Miami Gardens council members unanimously confirmed Cameron Benson as the new city manager at their meeting Wednesday night. Benson has served on an interim basis since Oct. 1, when Danny Crew stepped down from the position after 10 years.
Benson said he appreciates the foundation Crew set and looks forward to the future of the city.
“I want to bring a lot of energy,” Benson said. “I want to ensure that at activities we have going on, the public safety of businesses and residents in the community is a priority.”
The council lauded his experience, and Councilman Erhabor Ighodaro joked that, “the honeymoon is over.”
Benson last served as city manager in Hollywood from 2002 to 2011. He stepped down after nine years following criticism for his late disclosure that the city had a $10.3 million budget deficit. City commissioners complained they learned of the problem only a month before the next year’s budget had to be finalized.
Benson had been assistant city manager in Miami Gardens since April.
His new salary will be $185,000 annually. Unlike his exit from Hollywood, where Benson received a $300,000 severance package after resigning, if he voluntarily leaves his post in Miami Gardens the city will not have to pay him.
The last major development from Crew’s leadership is the new City Hall, which is expected to be completed by year’s end.

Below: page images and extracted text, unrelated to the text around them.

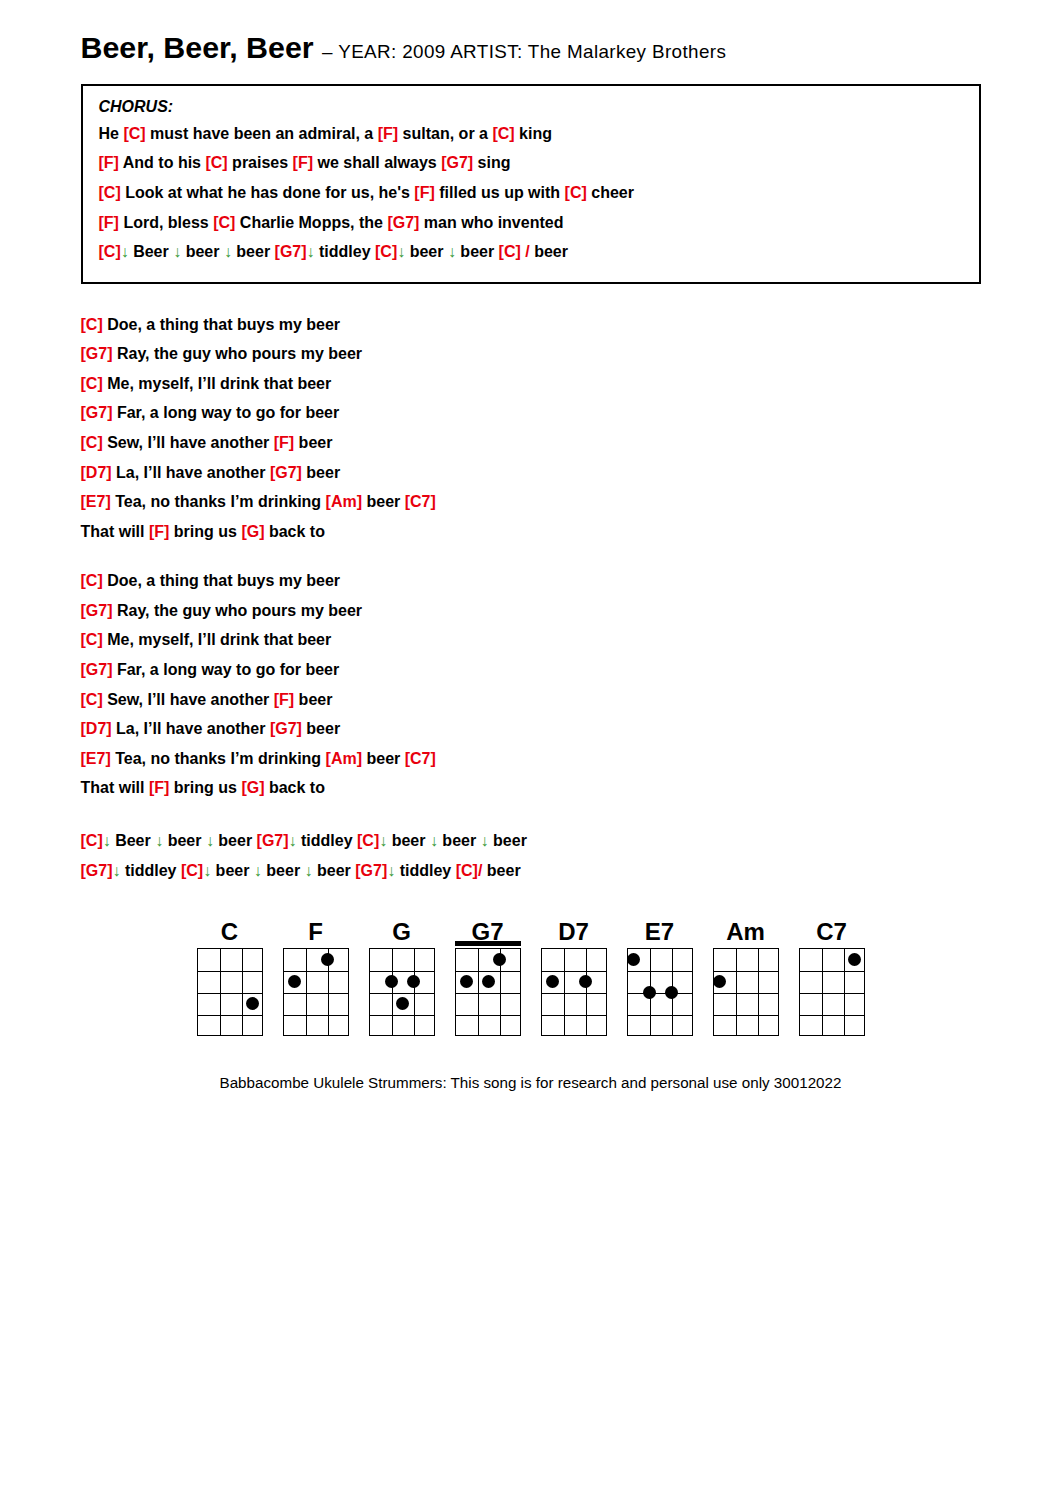Beer, Beer, Beer – YEAR: 2009 ARTIST: The Malarkey Brothers
CHORUS:
He [C] must have been an admiral, a [F] sultan, or a [C] king
[F] And to his [C] praises [F] we shall always [G7] sing
[C] Look at what he has done for us, he's [F] filled us up with [C] cheer
[F] Lord, bless [C] Charlie Mopps, the [G7] man who invented
[C]↓ Beer ↓ beer ↓ beer [G7]↓ tiddley [C]↓ beer ↓ beer [C] / beer
[C] Doe, a thing that buys my beer
[G7] Ray, the guy who pours my beer
[C] Me, myself, I’ll drink that beer
[G7] Far, a long way to go for beer
[C] Sew, I’ll have another [F] beer
[D7] La, I’ll have another [G7] beer
[E7] Tea, no thanks I’m drinking [Am] beer [C7]
That will [F] bring us [G] back to
[C] Doe, a thing that buys my beer
[G7] Ray, the guy who pours my beer
[C] Me, myself, I’ll drink that beer
[G7] Far, a long way to go for beer
[C] Sew, I’ll have another [F] beer
[D7] La, I’ll have another [G7] beer
[E7] Tea, no thanks I’m drinking [Am] beer [C7]
That will [F] bring us [G] back to
[C]↓ Beer ↓ beer ↓ beer [G7]↓ tiddley [C]↓ beer ↓ beer ↓ beer
[G7]↓ tiddley [C]↓ beer ↓ beer ↓ beer [G7]↓ tiddley [C]/ beer
| C | F | G | G7 | D7 | E7 | Am | C7 |
Babbacombe Ukulele Strummers: This song is for research and personal use only 30012022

The pedestrian bridge, which will lead from the garage to the main building, is set and is expected to be walkable this week. The dais and seating for the council chambers are also expected to be completed this week, according to the construction contractor, Skanska.
Despite this new potential landmark, Mayor Oliver Gilbert spent a portion of the meeting discussing improvements he wants to see in the city. He pointed to the thousands of visitors that descended on Sun Life Stadium for the Miami Broward One Carnival, on Oct. 13, and lamented a continued lack of attractions in the city.
“We have to be used to hosting big events in the city,” Gilbert said. “Having events in the city helps you attract hotels, helps you attract restaurants.”
The mayor also said that after visiting a neighborhood around Northwest 185th Terrace and Northwest 48th Place he was disappointed by the condition of the streets.
“It was deplorable, we are going to fix that,” Gilbert said. “I would not let my son walk down that street. If he can’t walk down that street, no one’s child should walk down that street.”
Gilbert also said the city is still considering purchasing the Carol Mart property, at Northwest 183rd Street and Northwest 27th Avenue, but only if it’s financially feasible.
In other action Wednesday, the council approved a plat for a new 8,700-square foot shopping center, called “Stadium Plaza” at the southeast corner of Northwest 199th Street and 27th Avenue, near the newly opened Sonic Beach restaurant.
“We’re going to build the city,” Gilbert said. “From the seniors at Betty T. [Ferguson Recreational Complex], to the children at Bunche Park. We’re going to build the city.”